Perppu Tidak Terbit Jelang Revisi UU KPK Berlaku, Benarkah Presiden Tersandera?
Berita

Perppu Tidak Terbit Jelang Revisi UU KPK Berlaku, Benarkah Presiden Tersandera?

Ada ketakutan terhadap kekuatan partai politik.

Moh. Dani Pratama Huzaini
Bacaan 2 Menit

Penyebabnya, menurut Jerry Sumampouw, peran partai politik yang sangat kuat terhadap anggotanya yang hari ini menjadi wakil rakyat di parlemen. Jerry menilai, meskipun banyak pula wajah baru yang seharusnya membawa semangat baru di parlemen, tidak akan mampu mewarnai kultur insitusi parlemen yang Selama ini dikuasai oleh partai politik. Bahkan ia menyebutkan, tidak ada anggota DPR baru yang berani mengambil agenda berbeda dengan agenda partai politiknya. “Mestinya mereka berani kerena mereka dipilih langsung oleh rakyat. Jadi mestinya mekanisme pemilu kemaren membuat mereka lebih percaya diri untuk berbeda dengan agenda parpol,” ujar Jerry.

Direktur Eksekutif Formappi, Made Leo Wiratma menyebutkan, dalam rangka pengawasan kelembagaan DPR, mestinya Mahkamah Kehormatan Dewan dapat menjalankan fungsinya secara maksimal. Namun nyatanya, MKD sendiri sampai sekarang tidak terlalu berfungsi. Hal ini menurut Made terlihat dari kekuasaan DPR hari ini yang sangatlah besar. Situasi yang terbalik ketika DPR menyuarakan pentingnya lembaga lain berada dalam pengawasan, malah tidak berlaku dengan lembaga DPR.

Made menyinggung tujuan dengan adanya rencana amandemen UUD sebagai bentuk dari upaya DPR untuk meletakkan diri semakin lebih kuat dari hari ini. “Ini mencerminkan DPR kita masih ingin mengambil power yang lain sehingga menjadi semakin kuat. Dengan GBHN mereka bisa menentukan haluan negara mau dibawa kemana. Presiden jadi tersandera dengan GBHN. Oleh karena itu DPR selalu mau jalan sendiri karena tidak bisa diawasi,” ungkap Made.

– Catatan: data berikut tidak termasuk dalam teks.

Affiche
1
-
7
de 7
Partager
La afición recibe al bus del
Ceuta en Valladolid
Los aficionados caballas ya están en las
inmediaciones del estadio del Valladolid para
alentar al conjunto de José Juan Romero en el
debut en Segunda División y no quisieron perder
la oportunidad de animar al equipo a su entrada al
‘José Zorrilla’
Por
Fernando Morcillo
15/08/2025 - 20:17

Peneliti dari Lembaga Survey Indoenesia, Sirajudin Abbas mengungkapkan situasi yang mungkin terlupakan oleh pihak luar ketika melihat DPR secara kelembagaan. Meskipun ia menilai harapan publik yang begitu besar merupakan suatu hal yang wajar karena kewenangan DPR yang begitu besar, Sirajudin menyebutkan bahwa fakta insitusi DPR maupun lembaga kepresidenan merupakan insitusi yang sulit dimengerti oleh publik terutama secara politik.

“Ada hirarki dan otoritas yang selama ini sudah ada. Jika anggota (DPR) baru tidak mengerti hal ini bisa dipastikan mereka frustrasi dan bingung sehingga mereka memilih dan menyatu dengan budaya kerja yang selama ini sudah dipelihara sekian lama,” terang Sirajudin.  

Secara kultur institusi, Sirajudin mengungkapkan kesulitan jika publik menaruh harapan kepada anggota DPR RI, bahkan termasuk anggota-anggota yang baru bergabung. Ia menilai tidak akan terjadi perubahan sepanjang kultur kelembagaan DPR tidak berubah. Sayangnya, hal ini ikut dipengaruhi oleh kultur partai politik yang berada di DPR dalam bentuk fraksi-fraksi.